Derweil kamen die anderen Jäger heran, um dem Albuminer ihr Willkommen auszusprechen. Besonders freudig und herzlich fiel die Begrüßung des jungen Auersbrück aus, der den Händedruck seines vormaligen Lehrherrn lächelnd erwiderte. Alleine den Herrn von Blaublüten bedachte der Vogt mit keinem Wort, was den andern nicht entging.

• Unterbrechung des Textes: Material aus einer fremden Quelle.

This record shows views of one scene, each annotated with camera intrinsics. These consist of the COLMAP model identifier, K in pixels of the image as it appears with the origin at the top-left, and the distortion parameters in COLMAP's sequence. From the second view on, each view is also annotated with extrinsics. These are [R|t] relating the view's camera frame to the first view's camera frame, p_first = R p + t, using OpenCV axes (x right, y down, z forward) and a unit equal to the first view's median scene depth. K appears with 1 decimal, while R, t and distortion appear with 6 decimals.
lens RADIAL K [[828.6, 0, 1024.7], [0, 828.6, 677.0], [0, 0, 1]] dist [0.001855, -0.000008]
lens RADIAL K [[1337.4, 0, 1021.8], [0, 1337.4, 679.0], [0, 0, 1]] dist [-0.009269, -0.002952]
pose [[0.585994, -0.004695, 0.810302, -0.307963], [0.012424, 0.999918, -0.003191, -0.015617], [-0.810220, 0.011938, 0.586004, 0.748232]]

„Da wir nun alle beisammen sind, Ihr Herren – wohin soll’s gehen?“ rief der Graf. „Gen Norden zum Borrewald oder rahjawärts ins Hügelland und zum Wulfenstieg, wo der selige Gevatter Treupfeil auf den Grauen traf? Während die Bagage unterwegs ist, wollen wir Jäger den Segen des Weißen Gottes erbitten und unsre Pfeile weihen; nicht weit von hier befindet sich ein altes Heiligtum des Herrn. Doch nun gebt Rat!“
„Hochwohlgeboren, ich glaube kaum, daß der Wolf sein Unwesen im Borrewald treibt“, erwiderte Vogt Gelphart, „das ist nicht mehr als nur ein Gerücht. Am Wulfenstieg hingegen, so wissen wir mit Sicherheit, ward er schon gesehen. Und ist dem Auge nicht immer mehr zu trauen als dem Ohr?“ „Fürwahr. Was meint Ihr dazu, bester Herr Kordan?“
Der Geistmärker räusperte sich und entgegnete dann in einem Ton, als ob er einen völlig neuen Gedanken vorbrächte: „Ich bin dafür, zum Wulfenstieg zu reiten. Allerdings...“ „Was allerdings?“ hakte Graf Jallik nach. „Sprecht nur frei heraus.“ „Allerdings bin ich mir nicht so sicher, ob dieser Wolf wirklich nur, wie Hochwohlgeboren meinen, ein gewöhnliches Tier ist. Wißt Ihr, in der Geistmark erzählt sich das Volk so manche Märe – und freilich, wenn man auch nicht alles glauben darf, was die Bauern schwatzen, so haben doch Legenden meist einen nur allzu wahren Kern.“
„Das stimmt!“ mischte sich der junge Bockzwingel ein. „Den halben Holzfäller und das Bergmannli hab’ ich selber schon mit eignen Augen gesehn, bei Rondra!“ Lucrann von Auersbrück sah die beiden an: „Wenn Ihr recht habt, Baron Sighelms-Halm, dann... findet der Wolf vielleicht uns eher als wir ihn.“
In die entstandene Stille ließ Lucardus von Hirschingen seine Worte fallen: „Die Wälder hierzulande sind voll von unheimlichen Wesen und Geheimnissen, wie es scheint.“ Sein Blick schweifte für einige Herzschläge in weite Fernen oder Zeiten, bis er fortfuhr: „Ich glaube aber ebenfalls nicht, daß sich die Bestie allzu weit aus ihrem Revier begibt – wenngleich ich mich auch besser mit Rossen auskenne denn mit Graupelzen. Doch sicher weiß der wackere Meister Tannschlag mehr zu sagen – in Greifenfurt wird man schon so manchen Wolf gestellt haben.“
Der Jagdmeister aus Greifenhorst nickte, ein wenig erstaunt, daß die edlen Herren ihn so leutselig in ihrer Runde um Rat fragten. Er überlegte einen Moment und trug dann mit kurzen, aber klaren Worten vor, was ihm von Wölfen bekannt war und welche Erfahrungen er mit diesen grimmen Jägern hatte. So entschied man nach einer Weile, die Suche am Wulfenstieg beginnen zu lassen und – falls man dort erfolglos bleiben sollte – das Gebiet nach Norden hin zu durchkämmen, wie Ritter Lucrann noch vorschlug.
Der Graf gab dem Troß seine Anweisungen und schickte die Leute unter Pannlapps Führung los. Der Greifenhorster Jäger hingegen sollte sich den Adligen anschließen, erhoffte sich der Graf doch von ihm neue Zeitung aus den mitternächtlichen Nachbarlanden.